May 14th, 2009
Why is it that I really, really hate Windows Vista Explorer? The question has been niggling away at me since I started using Vista at work recently. I’ve noticed numerous little problems, those famous ‘thousand cuts’ to usability that kill websites, but today I think I’ve understood the big picture.
First, what’s changed?
Most obviously, there’s no ‘up’ button to get to the parent directory. I’ve been using it for 6 weeks now and I still find myself hovering over the toolbar, looking for that friendly brown manila with the green arrow. Appallingly you can’t even ‘customize’ (sic.) the toolbar to show it, and although there are third party apps that address this, I don’t think I’ll be going down that route on my property-of-HM-Gov’t machine.
Instead there’s a new file path device where the address bar used to be. Actually it’s a hybrid of the two, but you only find this out if you click on it. The trail tells you where you are in the directory structure and each node is clickable, allowing you to jump to whatever parent level you want.
In principle this sounds okay: instead of clicking the up button 4 times (presumably an unacceptably onerous chore to the Microsoft engineers) you can make a single click on the parent node you want to visit. Big. Deal. I suspect the new method presents significantly more cognitive load than simply clicking ‘up’ anyway: For starters, you have to actually read the path, which means using your brain’s text parser. Then you have to know what your target directory is called, which means employing recall. Then, since we typically read from left to right, we read from root to target node. This means the deeper your target is in the structure the longer it takes to pick it out. Surely to go up a single level is the most common task, but this takes the longest time in the new file path device, and so it is simply not optimised.
Of course, to go up a level you could just say to yourself “look for the node second from the right”, and perhaps this is how people actually behave. But this node varies its spatial position on-screen depending on how deep in the structure you are. It does not occupy a fixed position on-screen like the ‘up’ button, so you’re still stuck with most of the cognitive load I’ve talked about. And we all know the very first lesson of usability 101: Don’t Make Me Think.
Incidentally, the whole thing breaks down totally if you’re deep enough in the structure for the file path device to fill up completely. It doesn’t wrap onto two lines (a mediocre solution that websites usually employ), rather it dumps completely the root node (and whatever other oldest-ancestor nodes it needs to) and shifts everything else left. Even if you had, as a user, learned parent nodes spatially, which is how humans work (close your eyes: where is the back button on your browser?), this method capriciously moves them again. It fundamentally prevents learning by associating a spatial location with a task.
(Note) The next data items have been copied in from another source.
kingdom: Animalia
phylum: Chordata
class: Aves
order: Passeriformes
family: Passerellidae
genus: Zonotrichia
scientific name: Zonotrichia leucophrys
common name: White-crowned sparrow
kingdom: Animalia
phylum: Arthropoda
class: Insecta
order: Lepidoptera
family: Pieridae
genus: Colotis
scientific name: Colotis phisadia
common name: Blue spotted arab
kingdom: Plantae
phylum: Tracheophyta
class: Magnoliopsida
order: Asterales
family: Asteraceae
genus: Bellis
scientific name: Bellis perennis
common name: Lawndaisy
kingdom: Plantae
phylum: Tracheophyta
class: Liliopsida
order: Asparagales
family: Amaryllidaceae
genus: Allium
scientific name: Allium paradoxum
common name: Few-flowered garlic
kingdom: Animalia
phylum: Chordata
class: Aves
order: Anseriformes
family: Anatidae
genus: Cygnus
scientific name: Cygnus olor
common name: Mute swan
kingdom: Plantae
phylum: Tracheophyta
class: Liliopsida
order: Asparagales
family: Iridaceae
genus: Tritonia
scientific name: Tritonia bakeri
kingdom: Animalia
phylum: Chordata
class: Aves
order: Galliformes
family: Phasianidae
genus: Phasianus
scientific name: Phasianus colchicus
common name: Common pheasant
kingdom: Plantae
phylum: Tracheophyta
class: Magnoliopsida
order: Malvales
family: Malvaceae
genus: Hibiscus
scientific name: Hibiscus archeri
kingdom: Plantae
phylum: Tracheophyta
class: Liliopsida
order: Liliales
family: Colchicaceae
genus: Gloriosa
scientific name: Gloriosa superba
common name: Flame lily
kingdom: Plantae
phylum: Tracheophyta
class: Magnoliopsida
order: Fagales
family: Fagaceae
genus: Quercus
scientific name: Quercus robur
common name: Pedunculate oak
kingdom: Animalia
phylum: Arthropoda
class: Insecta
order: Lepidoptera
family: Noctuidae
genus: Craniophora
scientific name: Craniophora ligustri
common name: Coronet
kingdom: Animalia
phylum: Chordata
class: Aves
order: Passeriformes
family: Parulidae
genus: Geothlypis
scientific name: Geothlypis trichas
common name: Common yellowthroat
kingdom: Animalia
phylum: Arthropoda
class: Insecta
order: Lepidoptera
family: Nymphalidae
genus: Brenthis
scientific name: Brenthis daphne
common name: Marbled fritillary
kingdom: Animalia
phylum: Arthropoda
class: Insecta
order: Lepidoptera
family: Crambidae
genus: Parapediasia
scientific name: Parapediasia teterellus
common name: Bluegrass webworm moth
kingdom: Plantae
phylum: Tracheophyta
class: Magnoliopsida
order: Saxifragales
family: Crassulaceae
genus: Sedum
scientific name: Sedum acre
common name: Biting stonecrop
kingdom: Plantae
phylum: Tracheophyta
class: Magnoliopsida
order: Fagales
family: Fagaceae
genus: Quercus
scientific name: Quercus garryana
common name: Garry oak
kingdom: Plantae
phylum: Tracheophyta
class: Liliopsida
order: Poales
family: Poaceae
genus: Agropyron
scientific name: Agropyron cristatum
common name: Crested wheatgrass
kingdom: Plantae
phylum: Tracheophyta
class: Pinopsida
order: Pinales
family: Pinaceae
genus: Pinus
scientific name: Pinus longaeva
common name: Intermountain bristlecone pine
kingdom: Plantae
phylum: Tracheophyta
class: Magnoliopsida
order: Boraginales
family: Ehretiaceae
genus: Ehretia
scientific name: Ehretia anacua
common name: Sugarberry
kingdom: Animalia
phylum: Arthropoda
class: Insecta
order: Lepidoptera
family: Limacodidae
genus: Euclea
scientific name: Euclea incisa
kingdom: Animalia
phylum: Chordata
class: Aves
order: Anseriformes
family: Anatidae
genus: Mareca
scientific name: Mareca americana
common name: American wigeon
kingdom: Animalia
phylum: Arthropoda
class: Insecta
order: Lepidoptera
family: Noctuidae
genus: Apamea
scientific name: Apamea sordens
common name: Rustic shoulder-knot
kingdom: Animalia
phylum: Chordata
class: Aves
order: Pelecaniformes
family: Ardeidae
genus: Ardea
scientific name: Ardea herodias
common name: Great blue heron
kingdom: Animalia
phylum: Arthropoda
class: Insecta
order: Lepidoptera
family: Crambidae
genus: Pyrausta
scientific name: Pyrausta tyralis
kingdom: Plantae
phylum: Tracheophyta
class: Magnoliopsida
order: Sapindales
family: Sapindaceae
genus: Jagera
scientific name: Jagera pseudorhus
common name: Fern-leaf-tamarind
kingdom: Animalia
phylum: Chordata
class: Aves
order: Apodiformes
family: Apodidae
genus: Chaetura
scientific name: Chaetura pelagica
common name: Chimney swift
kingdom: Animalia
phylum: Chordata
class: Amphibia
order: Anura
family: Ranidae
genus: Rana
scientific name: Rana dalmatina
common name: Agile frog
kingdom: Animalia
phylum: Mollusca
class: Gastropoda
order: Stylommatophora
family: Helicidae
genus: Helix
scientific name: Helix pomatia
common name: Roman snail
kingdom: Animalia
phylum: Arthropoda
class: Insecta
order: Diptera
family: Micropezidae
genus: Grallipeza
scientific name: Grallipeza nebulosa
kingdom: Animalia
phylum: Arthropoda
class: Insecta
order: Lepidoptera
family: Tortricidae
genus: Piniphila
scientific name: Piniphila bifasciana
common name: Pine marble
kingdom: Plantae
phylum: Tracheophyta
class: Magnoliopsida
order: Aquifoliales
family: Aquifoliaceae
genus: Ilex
So why have they done this? I think I understand.
Explorer’s change from XP to Vista represents a fundamental shift from displaying files from a hierarchical viewpoint to a breadcrumb viewpoint. Breadcrumb, by the way, is a slightly misused Hansel and Gretel metaphor which I don’t think I need to explain.
The hierarchical viewpoint requires the user hold a reasonably accurate model of the computer’s directory structure overall. The breadcrumb viewpoint only requires the user to understand what they have just done; the path they’ve followed to get to this point.
The former assumes a lot of knowledge which new users simply don’t have. The latter, it is reasonable to assume, is better for new users: they don’t have a mental model of the file structure, and they don’t need one (nor are they likely to acquire one using Vista explorer). Anyone who’s ever had to explain the directory structure to a new windows user will attest to this. So that’s it: the new system is optimised for newbs, and if you don’t like it, tough.
As an aside, just who is their target market anyway? What fraction of people these days are computer novices? Perhaps the very large majority, if I strip away my developed-world prejudices for a moment.
Anyway, I certainly hope the problems Vista explorer supposedly solves are real for some users, since at least I could then think of my pain as a sacrifice for the greater good. But I can’t help thinking they’ve thought about it too much, a Microsoft problem which I’ve talked about before.
I won’t go into the other usability problems I’ve encountered. I won’t want to stop if I get started on the pointless filter controls (that are incomprehensible and easy to confuse with the handles when you want to widen a column); or the toolbar icons that change depending on what is selected (consistency anyone?); or the ‘favourite links’ area, which points I know not where (some contents seem to follow my login, others don’t). Gah!
They’ve come up with an overly clever solution to a problem which certainly doesn’t exist for me. And in the process they’ve introduced a hat full of usability problems. What a shame I have to fish around for alternatives to something so fundamental to using Windows when the old model was so satisfactory.